Cover image of the review
Installation view of Atlanta Eke, *The Tennis Piece*, 2019, Gertrude Contemporary, Melbourne. Courtesy of Gertrude Contemporary. Photo: Christo Crocker

Atlanta Eke, The Tennis Piece


16 Mar 2019
Gertrude Contemporary 8 Feb - 23 Mar 2019

‘Oh my country! We will no longer have to go searching through the history of ancient peoples for worthy subjects on which to practise our brushwork…No, no people’s history offers me anything so great, so sublime as the Tennis Court Oath, which I am to paint.’ So opined the 18th century painter and revolutionary Jacques-Louis David, after securing the commission from the Société des Amis de la Constitution to paint the catalysing political episode.

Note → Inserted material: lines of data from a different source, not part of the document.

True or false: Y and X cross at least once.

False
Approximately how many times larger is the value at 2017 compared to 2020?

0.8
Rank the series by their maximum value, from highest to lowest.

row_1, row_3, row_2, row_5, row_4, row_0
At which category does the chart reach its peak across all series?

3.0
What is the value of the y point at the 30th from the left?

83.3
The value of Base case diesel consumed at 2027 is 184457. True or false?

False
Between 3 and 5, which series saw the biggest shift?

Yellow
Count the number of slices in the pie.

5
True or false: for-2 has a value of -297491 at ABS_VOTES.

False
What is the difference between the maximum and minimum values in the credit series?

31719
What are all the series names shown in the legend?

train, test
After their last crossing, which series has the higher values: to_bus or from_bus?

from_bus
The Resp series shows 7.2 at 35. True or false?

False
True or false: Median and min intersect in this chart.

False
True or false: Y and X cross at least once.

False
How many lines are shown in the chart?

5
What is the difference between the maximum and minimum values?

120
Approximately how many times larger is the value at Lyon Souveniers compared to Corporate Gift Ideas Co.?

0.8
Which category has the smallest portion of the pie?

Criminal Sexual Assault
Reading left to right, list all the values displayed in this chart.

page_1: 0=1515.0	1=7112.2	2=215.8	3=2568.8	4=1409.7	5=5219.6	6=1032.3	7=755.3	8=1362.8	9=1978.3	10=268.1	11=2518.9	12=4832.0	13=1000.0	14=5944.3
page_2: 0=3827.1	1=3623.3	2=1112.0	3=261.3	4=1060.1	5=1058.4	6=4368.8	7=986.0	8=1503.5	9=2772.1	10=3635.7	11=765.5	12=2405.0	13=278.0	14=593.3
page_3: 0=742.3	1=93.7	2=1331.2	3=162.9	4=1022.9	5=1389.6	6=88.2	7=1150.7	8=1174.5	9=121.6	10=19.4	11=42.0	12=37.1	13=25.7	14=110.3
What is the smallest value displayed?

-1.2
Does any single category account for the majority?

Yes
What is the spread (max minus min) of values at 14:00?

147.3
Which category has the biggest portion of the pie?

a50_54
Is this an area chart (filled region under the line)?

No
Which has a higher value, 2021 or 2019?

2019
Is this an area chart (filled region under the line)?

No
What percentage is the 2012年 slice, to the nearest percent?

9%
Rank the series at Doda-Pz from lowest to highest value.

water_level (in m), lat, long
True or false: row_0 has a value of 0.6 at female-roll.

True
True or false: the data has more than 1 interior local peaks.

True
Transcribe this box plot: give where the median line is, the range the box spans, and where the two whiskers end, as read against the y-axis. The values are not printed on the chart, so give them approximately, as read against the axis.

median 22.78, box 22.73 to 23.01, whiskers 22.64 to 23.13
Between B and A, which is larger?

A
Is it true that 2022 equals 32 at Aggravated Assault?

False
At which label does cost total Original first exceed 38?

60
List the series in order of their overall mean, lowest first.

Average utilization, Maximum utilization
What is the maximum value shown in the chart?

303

The Tennis Court Oath is historically designated as precipitating the French Revolution: a gathering of the Third Estate in the Palace of Versailles, forced to convene impromptu in an indoor tennis court after being denied access to the official halls by the obstructionism of King Louis XVI, who declared themselves a National Assembly and collectively swore an oath to assemble as necessary in their pursuit of a new constitution. This audacious act—buoyed by the winds of political change—is retrospectively seen as instrumental to the instalment of the French Republic and the birth of democracy in France. David never completed his painting, but his sketch for the unfinished work, The Tennis Court Oath (1791) translates what we can only imagine as an urgent and clamorous convocation into a tightly choreographed, multi-figure composition redolent of a Neoclassical sublime.